El genio

Érase una vez que se era un genio que vivía fuera de una botella.

Tanto tiempo llevaba moviéndose entre la gente normal, que ya no recordaba con su memoria de genio el color del cristal que un día lo envolvió, ni de dónde había venido, ni quién había retirado el tapón para dejarlo libre, libre y prisionero a la vez en un mundo que unas veces le resultaba encantador y otras huraño… Y así, mientras el mundo seguía su camino, él dibujaba el suyo –“ya que estoy aquí…”, se dijo en una ocasión en que decidió pensar sobre ello-, y lo observaba  todo y a todos con sus ojos de genio que, a la sazón, miraban como todos pero veían un poco diferente. Quizás fuera por ese color verde entreverado de marrón, que se hacía más verde y más brillante cuando sus ojos  sonreían –porque los genios sonríen con los ojos como lo hacen los niños, inocentes y sorprendidos- o por el color tostado claro que se oscurecía cuando algo le turbaba, pero lo cierto es que el genio sorprendía a diestro y siniestro siendo capaz de mirar aquí pero ver más allá, y el personal al uso se quedaba boquiabierto durante unos segundos y sacudía la cabeza después para quitarse el aturdimiento de encima, como hacen los perros para sacudirse las moscas, espurriando todo alrededor.

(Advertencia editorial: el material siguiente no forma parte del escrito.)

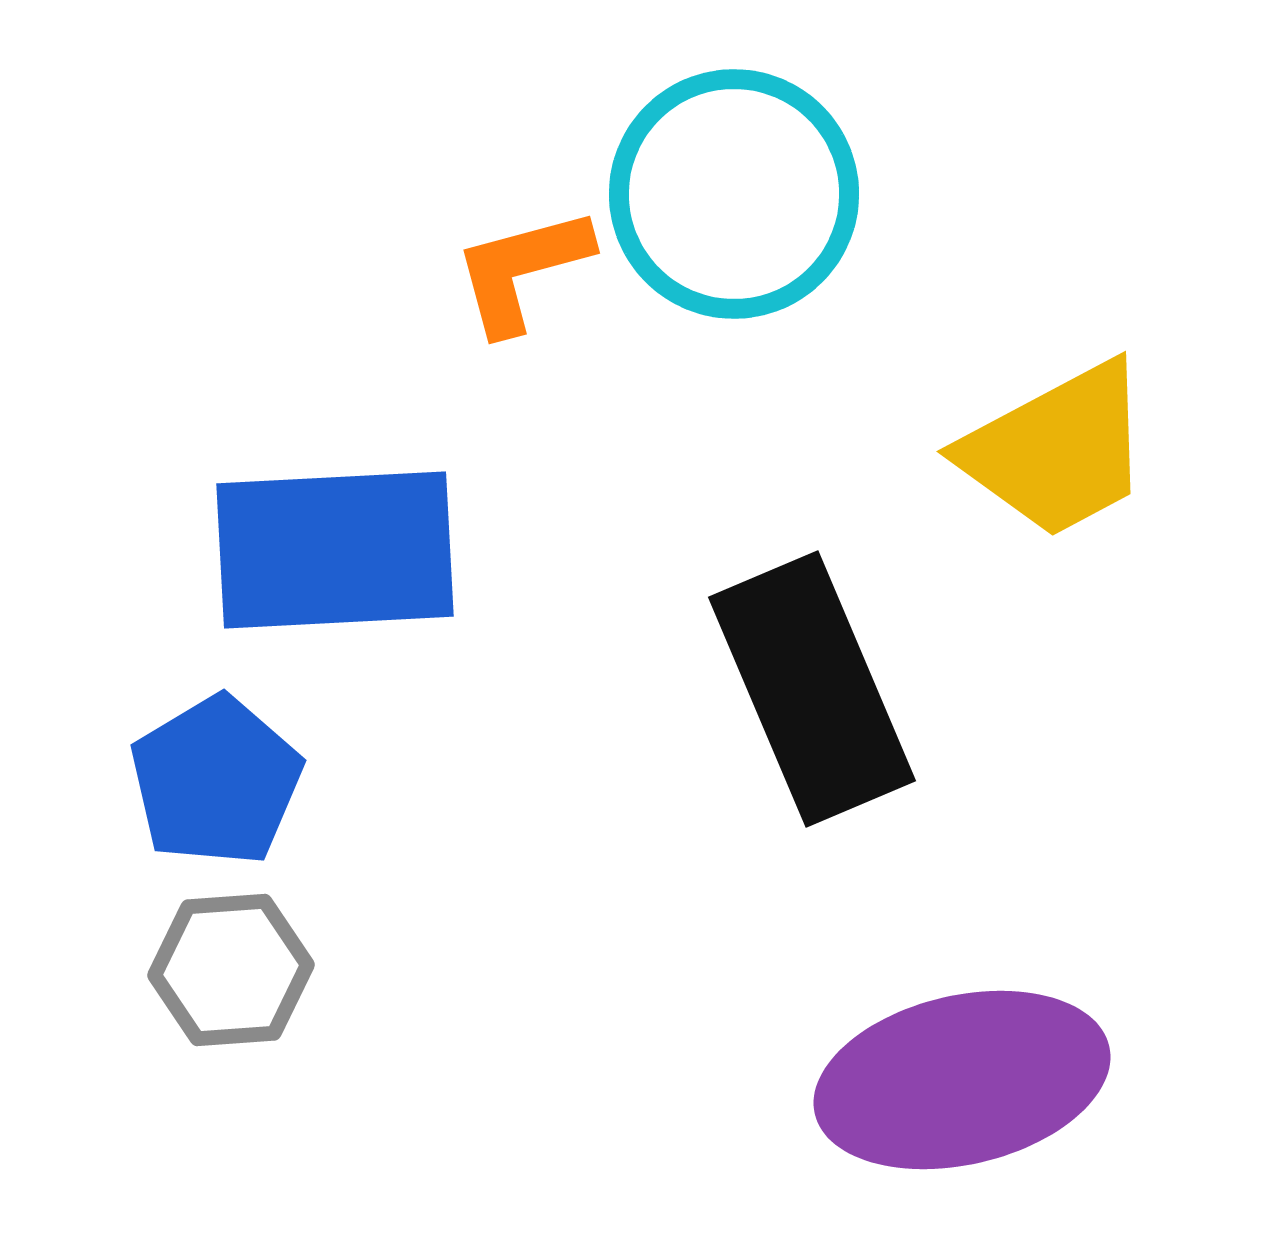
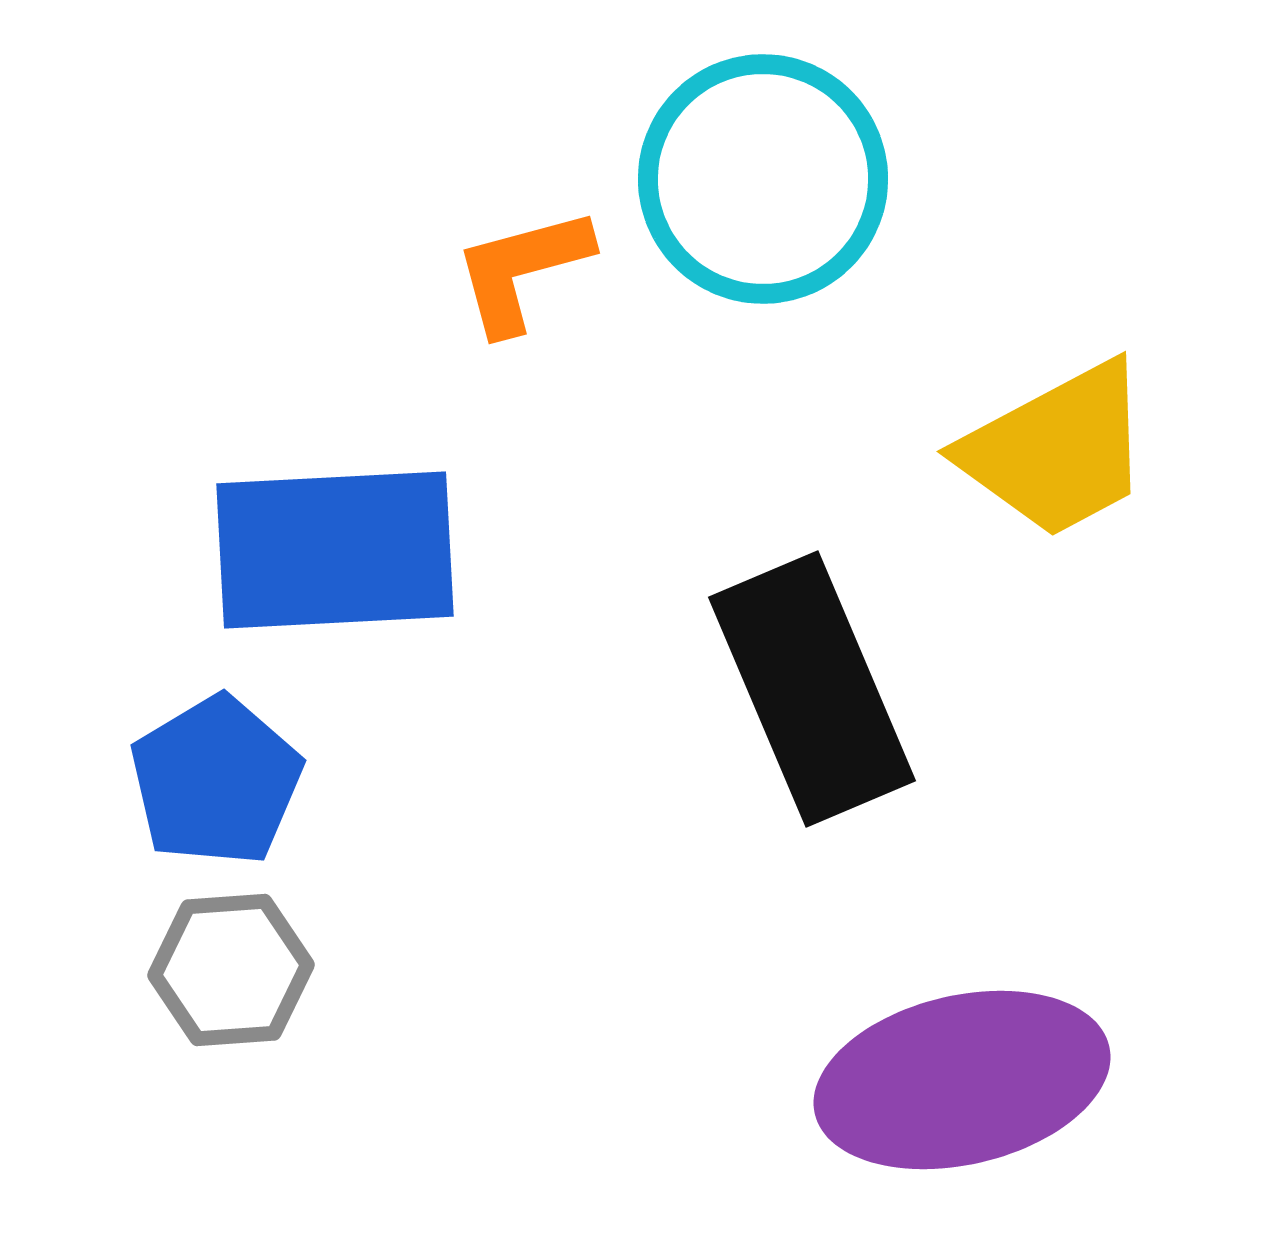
cyan circle: moved 29 px right, 15 px up
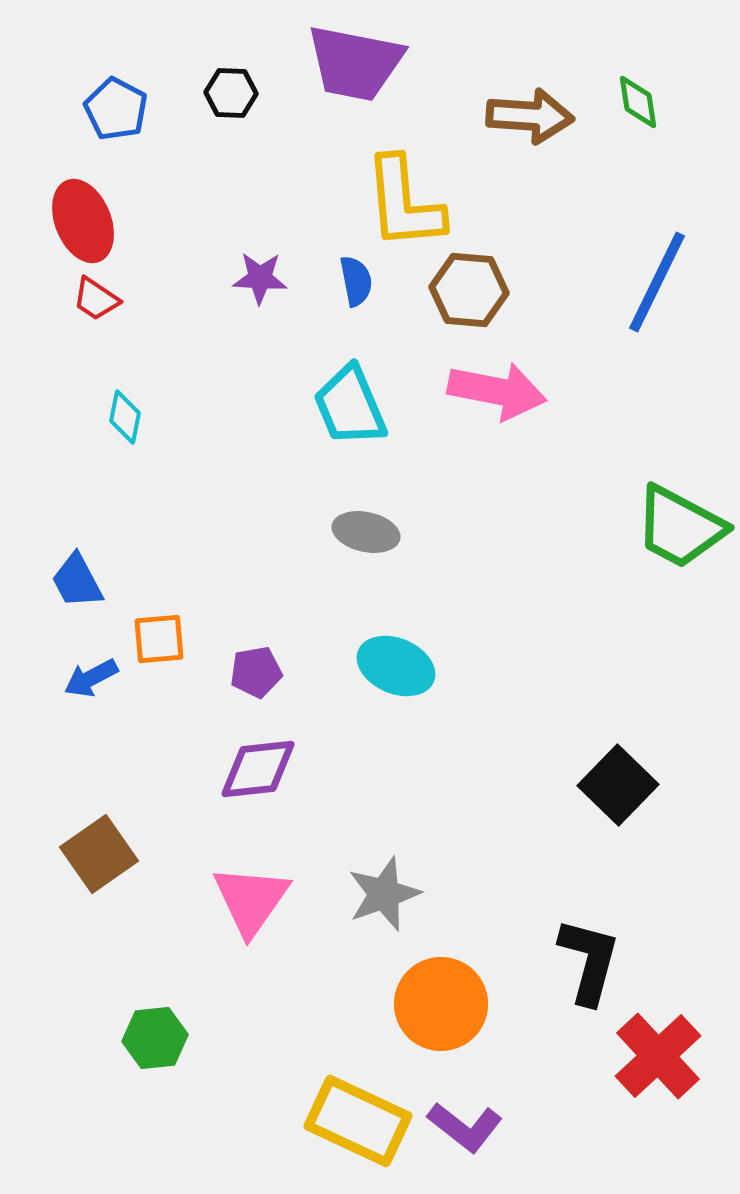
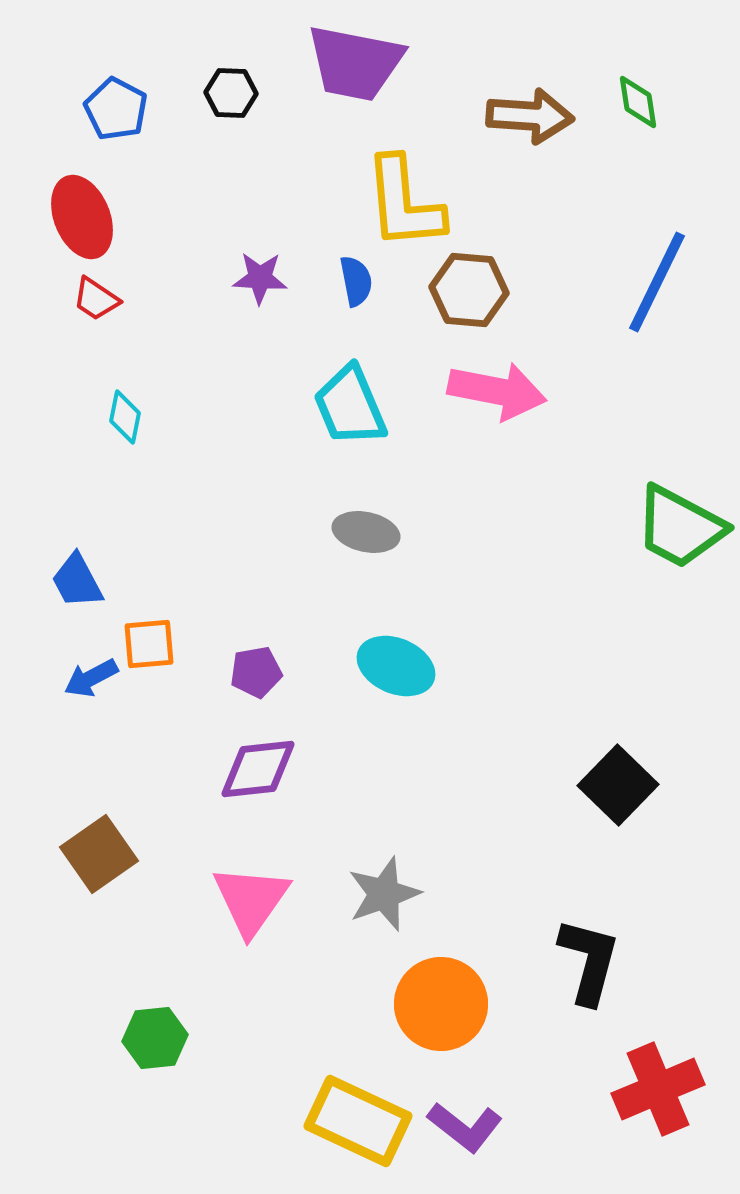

El caso es que el genio no estaba muy seguro del poder de sus poderes; a veces incluso dudaba de que éstos existieran, después de tanto tiempo desalojado y errante; por esa razón  vivía de tapadillo, hasta que se topaba con una piedra en el camino o en el arroyo y agarraba el rotulador que siempre llevaba encima para disimular su extraordinario carácter y, como por arte de magia o de genio, sacaba de la piedra lo que ésta escondía a los ojos bisojos de los demás y que, sin embargo, era claro y  nítido para él. Y así, poco a poco, fue llenando el mundo de seres fantásticos y maravillosos, fue llenando de vida lo que parecía muerto y fue iluminando la penumbra con la luz de su mirada de genio.